*** Opening of Dataset entries ***

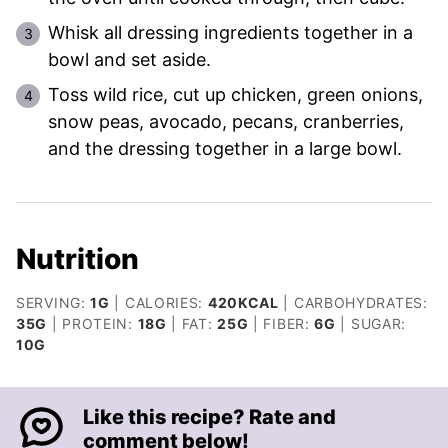
Whisk all dressing ingredients together in a
bowl and set aside.
Toss wild rice, cut up chicken, green onions,
snow peas, avocado, pecans, cranberries,
and the dressing together in a large bowl.
Nutrition
SERVING:
1
G
|
CALORIES:
420
KCAL
|
CARBOHYDRATES:
35
G
|
PROTEIN:
18
G
|
FAT:
25
G
|
FIBER:
6
G
|
SUGAR:
10
G
Like this recipe? Rate and
comment below!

*** Close of Dataset entries ***

# [Required work]
Would you please copy the material exactly, leaving all the pictures out?

# [Output for this task]
Whisk all dressing ingredients together in a
bowl and set aside.
Toss wild rice, cut up chicken, green onions,
snow peas, avocado, pecans, cranberries,
and the dressing together in a large bowl.
Nutrition
SERVING:
1
G
|
CALORIES:
420
KCAL
|
CARBOHYDRATES:
35
G
|
PROTEIN:
18
G
|
FAT:
25
G
|
FIBER:
6
G
|
SUGAR:
10
G
Like this recipe? Rate and
comment below!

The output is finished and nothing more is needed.